À Mirabel, l'imposant laboratoire Technicolor tournait au ralenti, mardi. Et pour cause: quelques travailleurs seulement ont été rappelés pour terminer le développement de quelques pellicules. Le laboratoire, ouvert avec de grandes ambitions en 2001, a fermé officiellement ses portes mardi. Il employait près de 180 personnes.

«Personne ne sait ce qu'il va se passer», dit un employé proche de la direction. Avec l'avènement du numérique dans les salles de cinéma, la fermeture n'est pas surprenante. «Mais j'avoue qu'on ne s'y attendait pas de si tôt. On espérait se rendre jusqu'en février ou mars, dit-il. J'aurais aimé qu'on nous prévienne, mais quand même, on le savait. Moi, j'ai repris mes études pendant mes années chez Technicolor. Le problème, c'est qu'il y a plein de gens qui n'ont pas d'études, que l'entreprise a essayé d'aider et qui ne se replaceront pas facilement.»

Le coup était peut-être prévisible, mais il n'en est pas moins dur. «On dirait qu'on s'est fait avoir. C'est complètement l'inverse de ce qu'on a dit l'année dernière, quand on négociait la convention collective», soupire Jean Lussier, président du syndicat des employés de Technicolor. Parmi les syndiqués, l'incrédulité l'emporte sur la colère ou la tristesse. «Il y en a qui ont pris ça dur. Il y a des couples là-bas, les gens sont perturbés, même si on ne part pas les mains vides.»

Optimistes malgré tout

«Chaque perte d'emploi est une perte d'emploi de trop, a dit mardi la ministre du Travail du Québec, Lise Thériault. On a besoin de tous les emplois ici au Québec. Comme province, on a quand même beaucoup d'attraits, avec une main-d'oeuvre qualifiée, avec des programmes. Mais il y a des choses qu'on ne contrôle pas toujours.»

Si le déclin de la pellicule explique la fermeture de Technicolor, la ministre s'est montrée plus véhémente envers IQT: «Ce qui est important, c'est de s'assurer que les lois du Québec et les droits des employés soient respectés.»

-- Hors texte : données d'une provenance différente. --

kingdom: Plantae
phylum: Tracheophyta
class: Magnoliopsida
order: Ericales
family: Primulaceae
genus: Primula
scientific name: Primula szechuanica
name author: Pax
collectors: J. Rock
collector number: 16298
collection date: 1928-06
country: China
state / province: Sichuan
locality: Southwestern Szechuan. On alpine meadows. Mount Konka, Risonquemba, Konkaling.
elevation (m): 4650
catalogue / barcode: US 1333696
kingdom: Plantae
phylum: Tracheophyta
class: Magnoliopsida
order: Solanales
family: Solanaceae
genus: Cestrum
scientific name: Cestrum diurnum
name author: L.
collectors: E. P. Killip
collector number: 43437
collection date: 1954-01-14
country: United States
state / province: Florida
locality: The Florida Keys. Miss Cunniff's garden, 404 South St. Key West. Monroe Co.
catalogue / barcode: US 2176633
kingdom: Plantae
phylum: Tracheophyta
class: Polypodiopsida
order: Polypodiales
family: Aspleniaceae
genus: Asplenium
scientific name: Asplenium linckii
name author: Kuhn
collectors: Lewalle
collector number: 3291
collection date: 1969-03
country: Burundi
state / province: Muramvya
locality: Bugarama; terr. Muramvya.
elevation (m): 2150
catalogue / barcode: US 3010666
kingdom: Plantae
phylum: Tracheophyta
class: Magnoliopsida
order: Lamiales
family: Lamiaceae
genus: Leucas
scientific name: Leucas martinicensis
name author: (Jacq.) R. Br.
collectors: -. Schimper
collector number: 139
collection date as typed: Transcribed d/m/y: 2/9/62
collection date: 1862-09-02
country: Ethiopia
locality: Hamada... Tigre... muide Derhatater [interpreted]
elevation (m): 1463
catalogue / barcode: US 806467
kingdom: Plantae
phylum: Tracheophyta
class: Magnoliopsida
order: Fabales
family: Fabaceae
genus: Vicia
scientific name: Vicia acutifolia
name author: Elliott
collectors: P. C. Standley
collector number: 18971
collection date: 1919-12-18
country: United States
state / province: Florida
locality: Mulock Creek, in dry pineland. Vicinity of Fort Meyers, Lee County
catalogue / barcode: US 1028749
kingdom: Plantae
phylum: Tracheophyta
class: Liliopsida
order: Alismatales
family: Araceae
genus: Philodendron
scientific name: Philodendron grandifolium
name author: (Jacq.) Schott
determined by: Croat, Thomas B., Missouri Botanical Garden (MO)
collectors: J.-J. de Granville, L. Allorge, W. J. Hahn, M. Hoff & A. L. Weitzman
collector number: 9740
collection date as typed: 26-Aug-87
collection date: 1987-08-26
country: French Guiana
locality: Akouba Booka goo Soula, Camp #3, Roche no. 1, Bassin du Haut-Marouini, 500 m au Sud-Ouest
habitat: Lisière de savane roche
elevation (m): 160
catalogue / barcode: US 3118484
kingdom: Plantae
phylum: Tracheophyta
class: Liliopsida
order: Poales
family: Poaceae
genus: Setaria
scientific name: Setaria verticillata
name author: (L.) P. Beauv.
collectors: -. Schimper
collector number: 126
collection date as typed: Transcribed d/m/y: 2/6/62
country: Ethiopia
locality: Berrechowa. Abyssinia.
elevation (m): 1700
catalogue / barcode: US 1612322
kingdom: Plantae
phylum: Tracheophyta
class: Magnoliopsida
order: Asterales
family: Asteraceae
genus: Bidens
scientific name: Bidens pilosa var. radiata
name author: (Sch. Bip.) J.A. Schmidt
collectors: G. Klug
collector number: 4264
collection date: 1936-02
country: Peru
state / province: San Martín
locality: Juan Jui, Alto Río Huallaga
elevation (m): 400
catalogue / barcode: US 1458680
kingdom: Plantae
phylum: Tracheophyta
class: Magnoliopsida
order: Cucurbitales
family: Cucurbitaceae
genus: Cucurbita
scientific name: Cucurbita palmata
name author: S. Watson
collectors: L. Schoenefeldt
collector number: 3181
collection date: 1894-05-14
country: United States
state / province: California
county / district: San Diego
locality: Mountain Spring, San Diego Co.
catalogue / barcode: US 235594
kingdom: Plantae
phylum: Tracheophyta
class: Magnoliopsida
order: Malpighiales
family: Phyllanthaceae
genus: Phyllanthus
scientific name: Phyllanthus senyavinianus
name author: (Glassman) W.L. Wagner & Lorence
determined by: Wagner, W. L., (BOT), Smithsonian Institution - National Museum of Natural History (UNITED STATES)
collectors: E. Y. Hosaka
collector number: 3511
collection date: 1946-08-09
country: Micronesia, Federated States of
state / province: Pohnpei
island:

Malgré le choc, les anciens employés d'IQT restent optimistes. Plusieurs entreprises ont dit souhaiter les embaucher. C'est le cas de Nordia, autre sous-traitant de Bell, qui devrait recruter près de 200 anciens d'IQT pour son nouveau centre d'appels de Laval. Mieux: Nordia s'est engagée à leur verser 250 $ par semaine jusqu'à leur entrée en fonction, à la fin du mois d'août, selon Julie Vigneault, l'une des employés licenciés. «C'est tombé du ciel», dit-elle. Les ex-employés d'IQT sont prêts à se battre. «On ne se voit pas comme des victimes. On reste positifs, mobilisés, et on veut réagir», dit Jean-Joseph Florentin.

LES EMPLOIS PERDUS

Technicolor (Mirabel): 178 emplois

Teva: 400 emplois

Zellers (Dorval): de 100 à 150 emplois (HBC refuse de préciser)

IQT (Laval): 450 emplois

Nova Bus (Saint-Eustache): 145 emplois en août, qui s'ajoutent aux 125 perdus au début de l'année.